Austin and Parkes exchanged troubled glances. The same terrible idea which had been in their minds since the discovery of the missing boat was forcing itself to the front.

The River Cranshaw was a broad and sluggish stream at Halford, and for the two miles or so of its course to the point where it passed Luce Manor. But just below Sir William’s grounds there was a curious outcrop of rock, and the waters had cut for themselves a narrow channel down which, when the river was full, they raced at ever increasing speed till they reached the Cranshaw Falls. Here they leaped over a ledge of rock, not very deep⁠—not, in fact, more than four or five feet⁠—but the river bed at the foot, and for some distance downstream, was so full of huge boulders that the waters danced and swirled, and were churned into a mass of foam as great as might have been expected from a fall of five or six times the height. A dangerous place at which there had been more than one accident. On the last occasion, some twenty years earlier, a party of a man and two girls had allowed themselves to drift into the narrow channel, and in spite of their frantic efforts, their boat had been carried over and all were drowned. The bodies, two of them frightfully disfigured, were found in the smooth water below the rapids. As at the present time, there had just been a severe thunderstorm followed by torrential rain over the whole country, the river was in flood, and the fear that a similar fate might have overtaken Sir William was only too reasonable.

For a few moments none of the men spoke. Then Austin, pulling himself together with an effort, said in a low tone, “We must go down the river, I’m afraid. Better bring Smith.”

The four men walked to the boathouse, and then turning downstream, continued their course along the bank. Soon they came to the rocky ground where, from three hundred feet or more in width, the river narrowed in to about sixty. There was a strong fresh, and the water seethed and eddied as its speed increased, while the roar of the fall grew louder.

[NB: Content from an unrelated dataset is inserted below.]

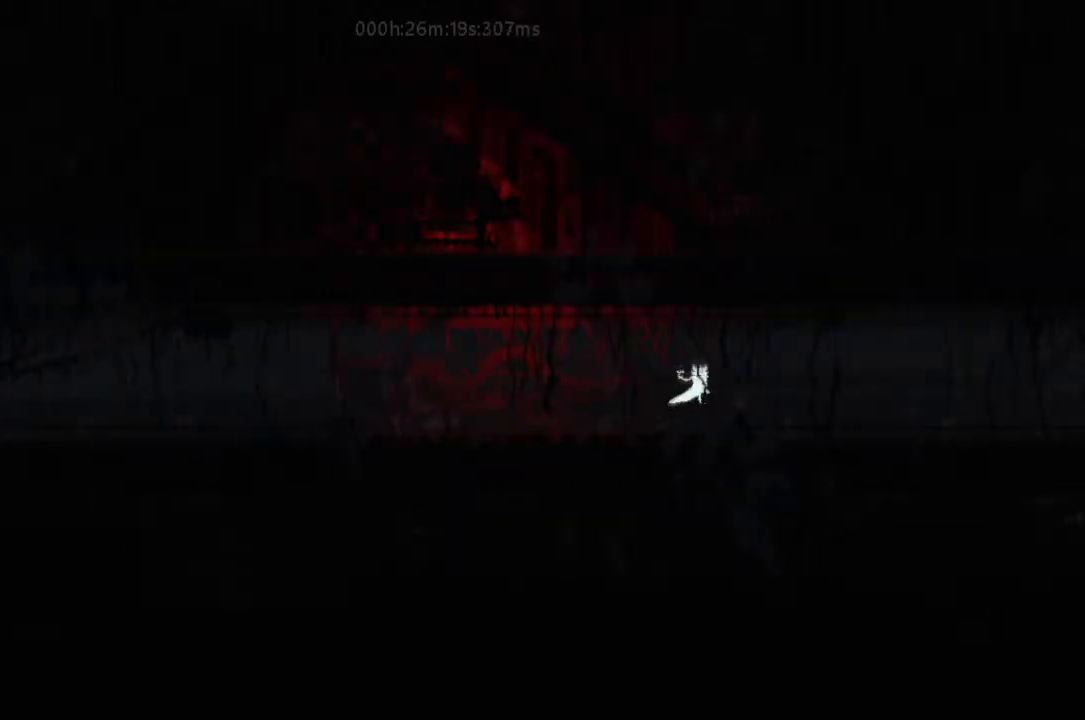
{"keys": ["j", "right"], "events": [[67, "j", "up"], [233, "j", "down"]]}
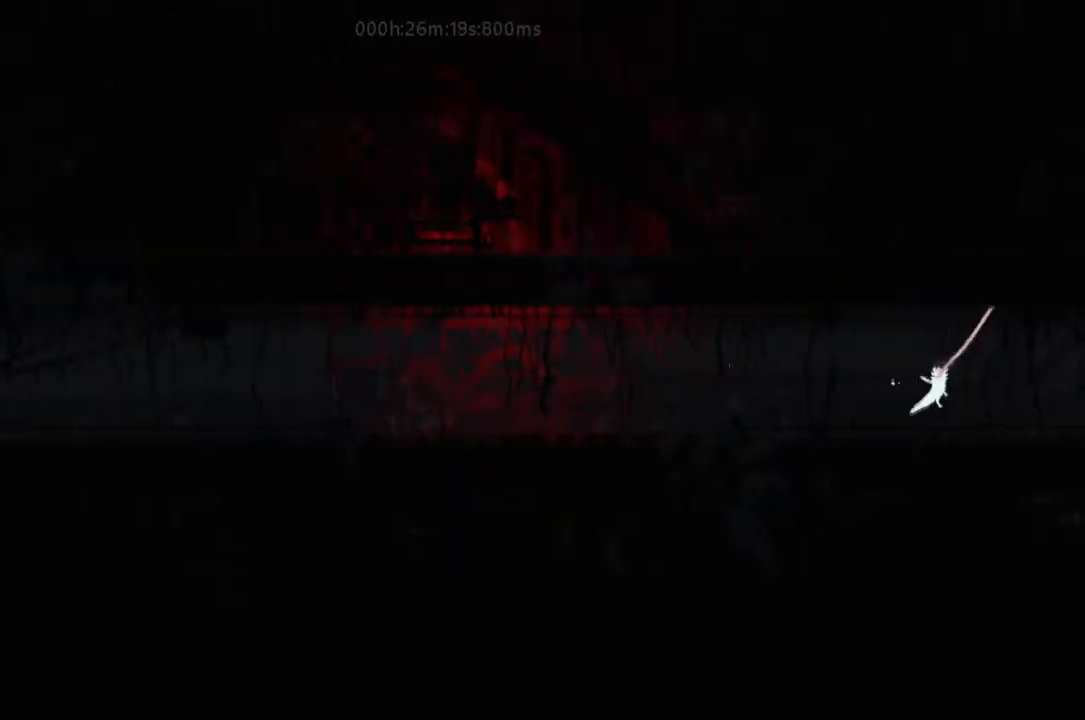
{"keys": ["g", "right"], "events": [[67, "j", "up"], [233, "j", "down"], [367, "g", "down"], [467, "j", "up"]]}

Just above the fall a two-arched bridge carried a road across the river, a huge rock in midstream parting the current, and bearing the masonry pier. Here the men divided, the butler and Smith crossing to the opposite bank, and Austin and the valet remaining on the Luce Manor side. Then they pushed on till they reached the fall itself.

The river was even higher than they had realised, almost as high as during the winter rains. It went over the ledge in a smoothly-burnished curve, then plunging into the mass of boulders, was broken into a thousand whirling eddies, all seething beneath leaping masses of foam. As the men looked at it their hearts sank. A skilful Canadian lumberman on a raft or in a strong, seaworthy boat might have negotiated the place in safety, but for an elderly business man like Sir William, in a frail skiff, only one end seemed possible.